Frau Büdenbender befürchtet,
die genannten Werte seien Anlass genug, um in Sorge um die Gesundheit der
Kinder zu sein. Daher solle der
Beschluss der BV Haspe übernommen werden, damit die Kämmerin die Bereitstellung
überplanmäßiger Mittel prüfe. Herr Dr. Schmidt erläutert, die
Vorgehensweise sei in der Arbeitsgruppe Schadstoffe abgesprochen worden. Auf
die Frage von Frau Kuschel teilt Herr Dr. Schmidt mit, in den
Vorjahren seien alle Kindergärten untersucht und mit dem Gutachter begangen
worden. Herr Breddermann informiert, bei nicht genehmigtem Haushalt sei
es nicht möglich, überplanmäßig Mittel zu bewilligen. Daher müsse seiner
Meinung nach von sachlichen Gegebenheiten ausgegangen werden. Die Verwaltung
solle die konkreten Maßnahmen vorstellen, so dass dann entsprechende
Prioritäten festgelegt werden können. Herr Grzeschista erläutert auf die
Frage von Herrn Lange, dass auch die privaten Kindergartenbetreiber aus
Eigenmitteln Untersuchungen durchführen. Herr Dr. Schmidt erläutert, die
Messungen werden möglichst im Worst Case durchgeführt, um möglichst
authentische Werte zu erhalten.
Die Abstimmung erfolgt einzeln zu den
jeweiligen Beschlusspunkten.
Sodann erfolgt die Abstimmung über den
Antrag von Frau Büdenbender:
Beschluss:
Die Verwaltung wird beauftragt, mit sehr hoher Priorität an
einem Sanierungskonzept zu arbeiten.
Die
Kämmerin wird beauftragt die entsprechenden Haushaltsmittel außer- bzw. überplanmäßig zur Verfügung zu stellen.

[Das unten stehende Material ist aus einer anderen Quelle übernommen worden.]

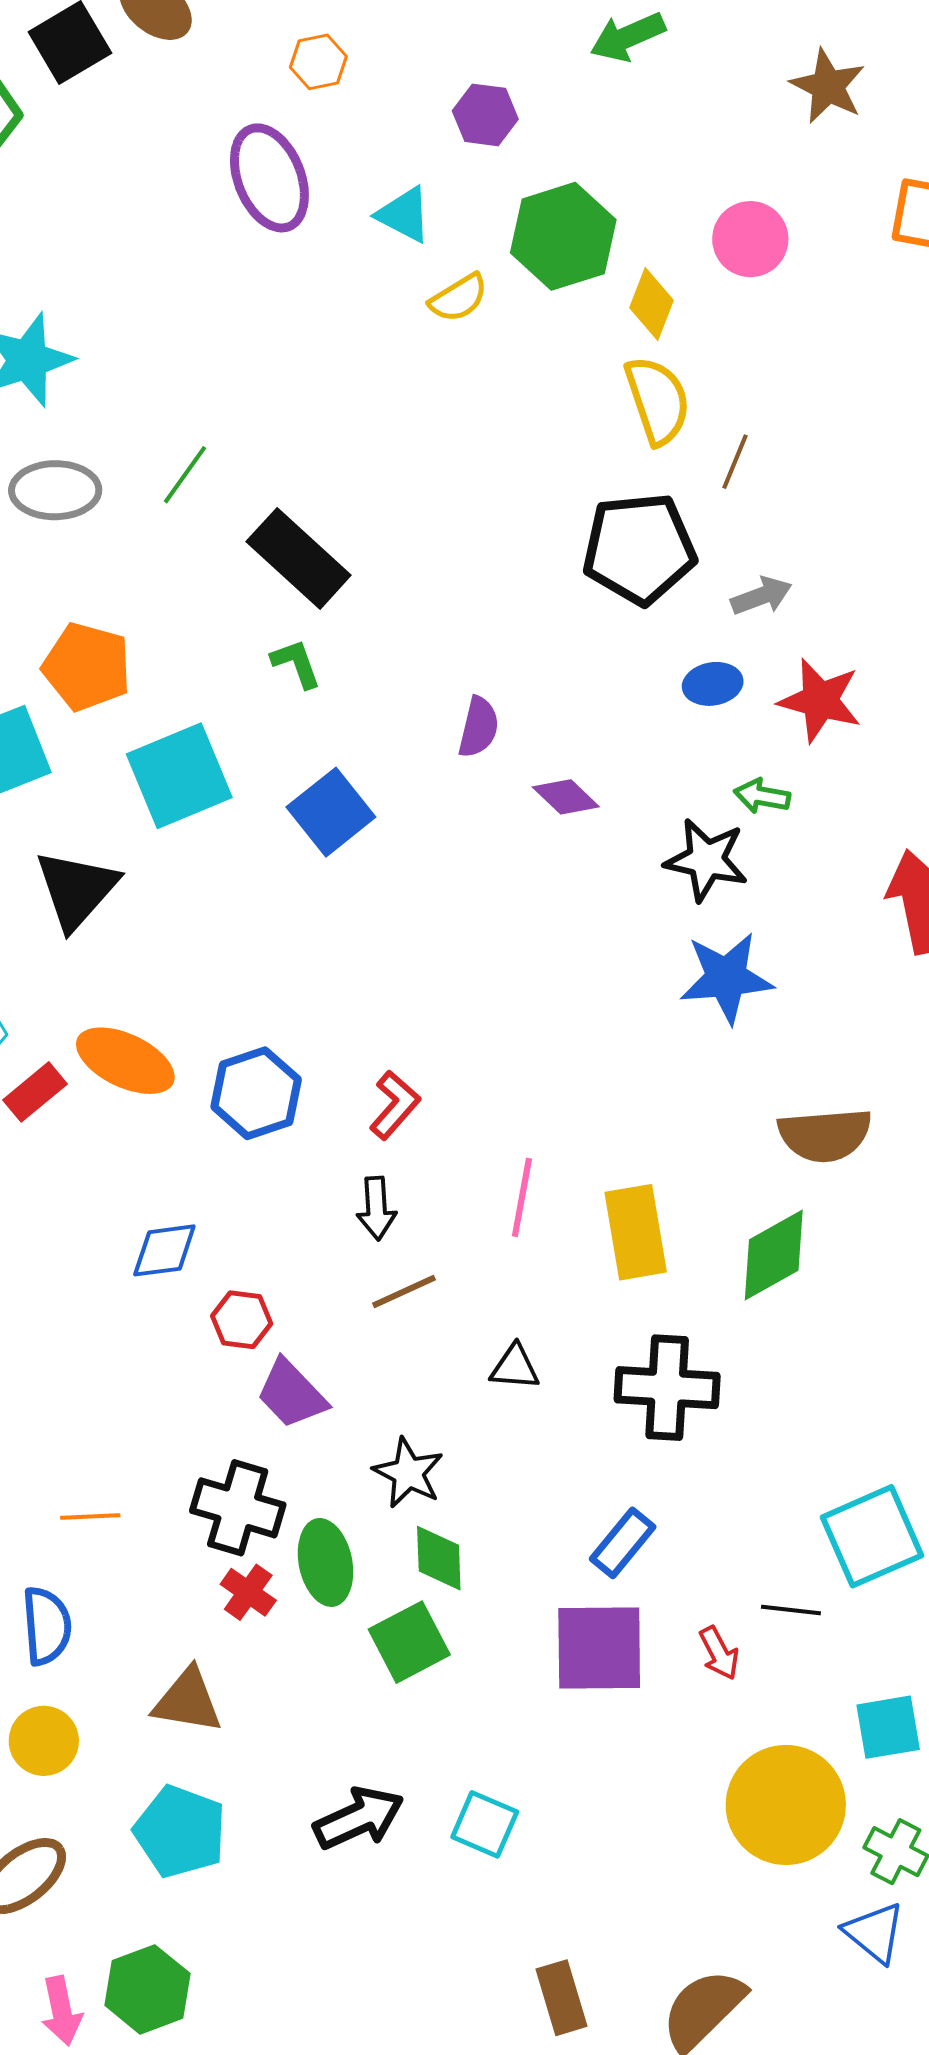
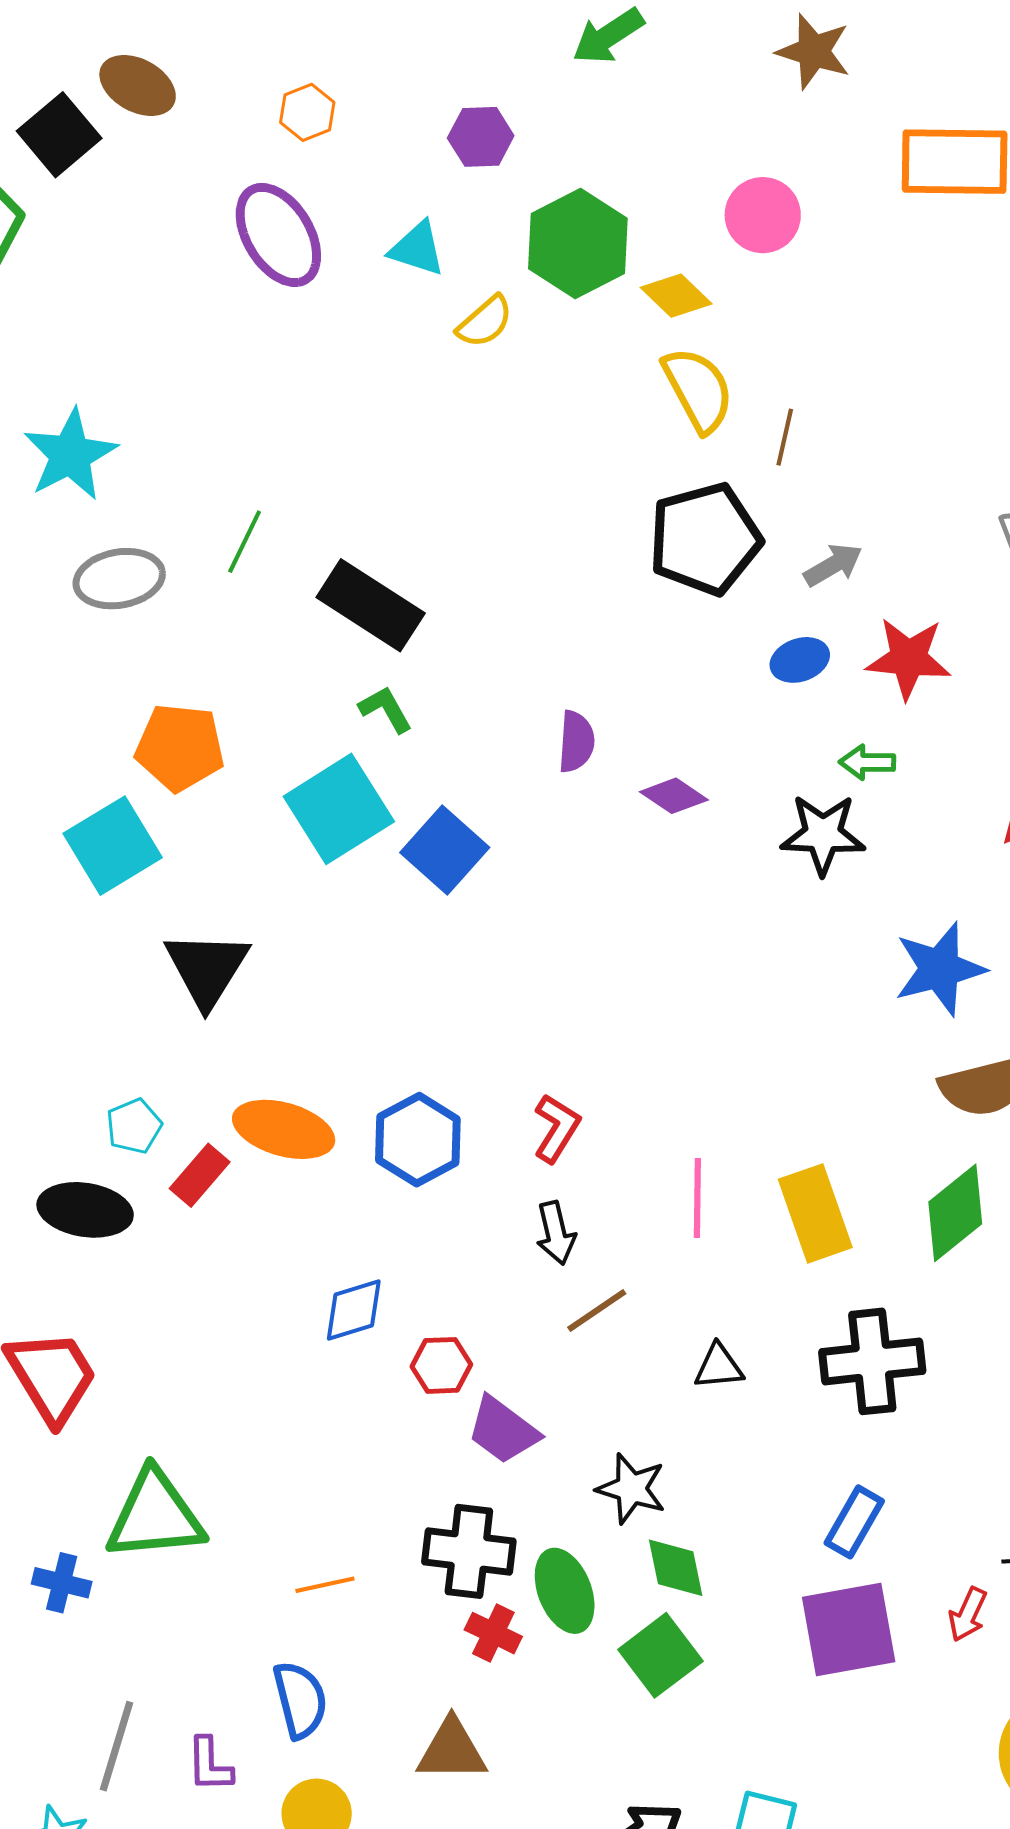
yellow diamond: (651, 304) -> (676, 296), turned -58
cyan square: (179, 776) -> (339, 809), moved
blue star: (726, 978) -> (940, 969), moved
red arrow: (719, 1653) -> (968, 1614), turned 62

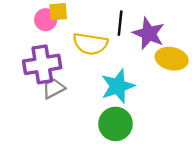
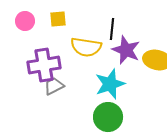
pink circle: (46, 20) -> (25, 21), moved
purple star: (149, 33) -> (126, 50), moved

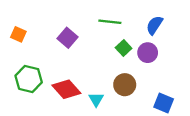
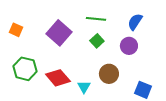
purple square: (68, 38) -> (59, 33), size x1.4
green square: (124, 48) -> (97, 41), moved

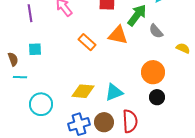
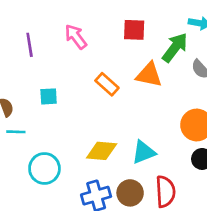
cyan square: (35, 49) -> (49, 96), moved

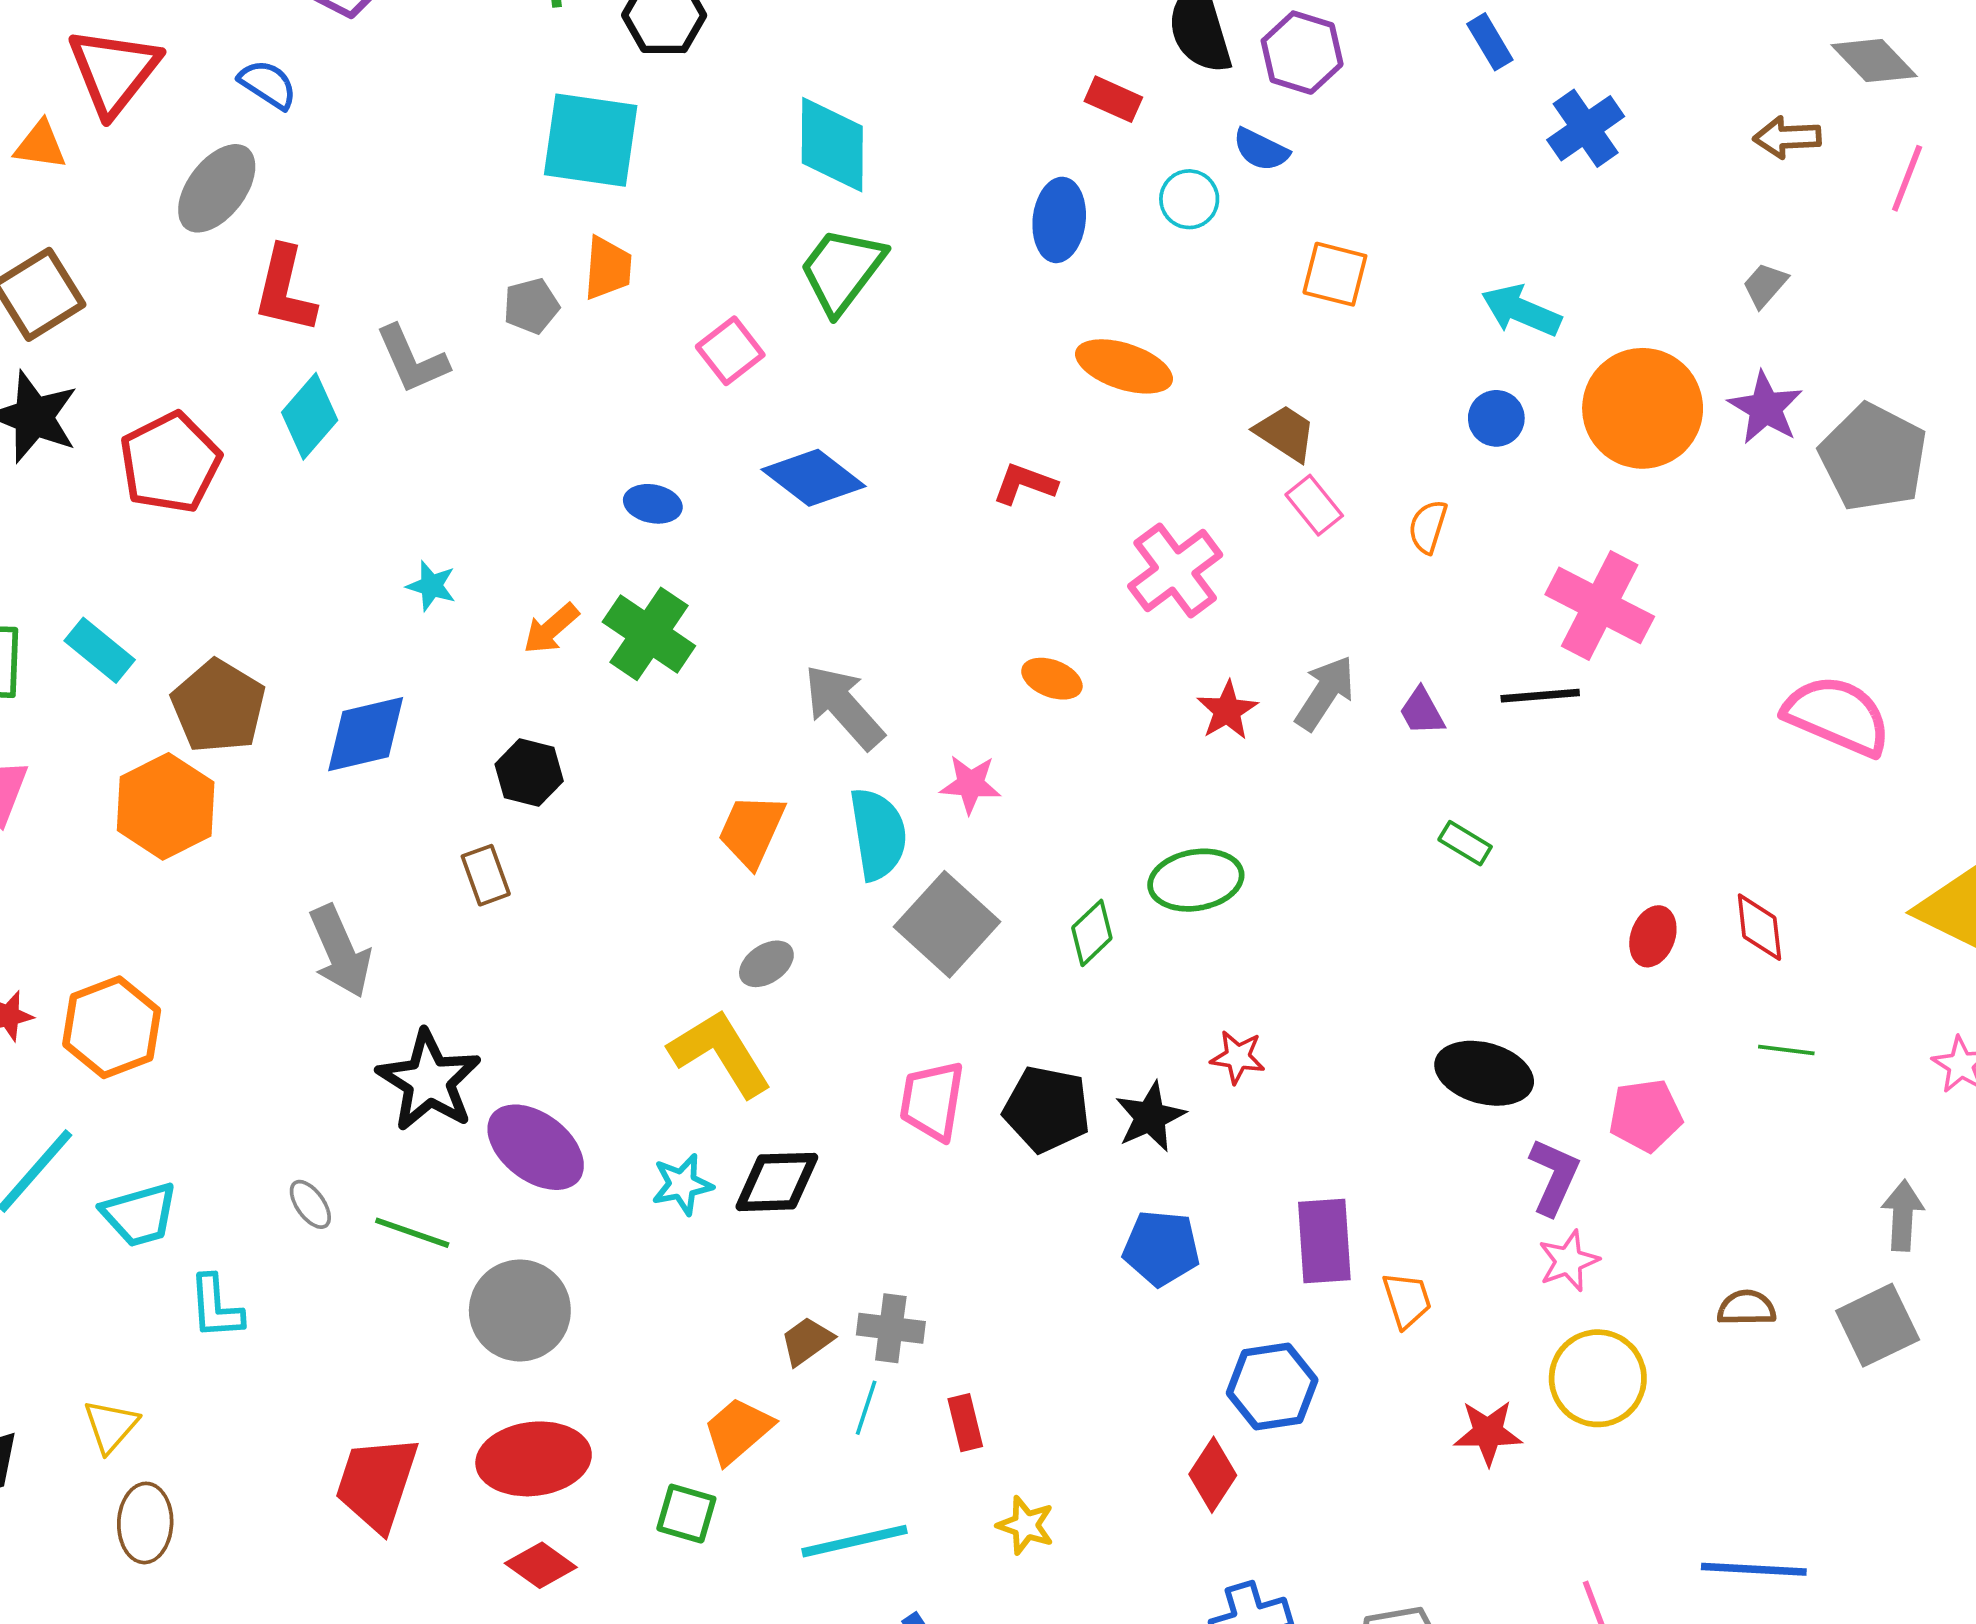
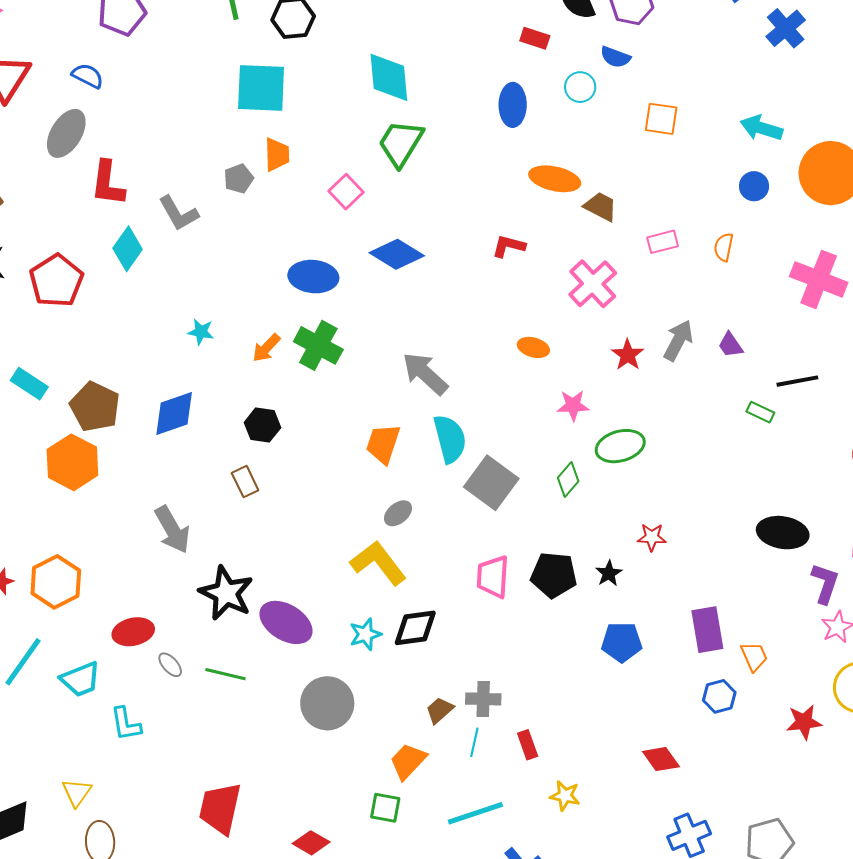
brown trapezoid: (1285, 433) -> (601, 207), moved
blue ellipse: (653, 504) -> (313, 277), size x1.6
pink rectangle: (1314, 505) -> (663, 242), turned -60
black line: (1540, 696) -> (797, 381), moved
pink star: (971, 784) -> (573, 405), moved
black star: (1150, 1117) -> (609, 573), size x0.7
gray circle: (520, 1310) -> (327, 703), moved
blue hexagon: (1272, 1387) -> (719, 696), moved, size x0.7
red ellipse: (534, 1459) -> (133, 632), moved, size x0.7
red diamond: (1213, 1475) -> (661, 759), turned -63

Abstimmungsergebnis: mehrheitlich
abgelehnt.
Dafür: 7
Dagegen: 7
Enthaltungen: 1
1. Der Bericht und die Empfehlungen des Arbeitskreises
Schadstoffe werden zur Kenntnis genommen.
Abstimmungsergebnis: einstimmig beschlossen.
2. Die Verwaltung wird beauftragt, gemeinsam mit der GWH
einen Sanierungsplan zu entwickeln und umzusetzen und mit den
Sanierungsmaßnahmen im Jahr 2004 zu beginnen.
Bei der Prioritätenfestsetzung sind die Höhe der Belastungswerte, die
unterschiedlichen Nutzungen, erforderliche Sanierungstechniken und die
jeweiligen Kosten zu berücksichtigen.
Abstimmungsergebnis: mehrheitlich beschlossen.
Dafür: 8
Dagegen: 6
Enthaltungen: 1.
3. Die betreffenden Ausschüsse und Bezirksvertretungen
sind über den Sanierungsplan umgehend zu unterrichten.
Abstimmungsergebnis: einstimmig beschlossen.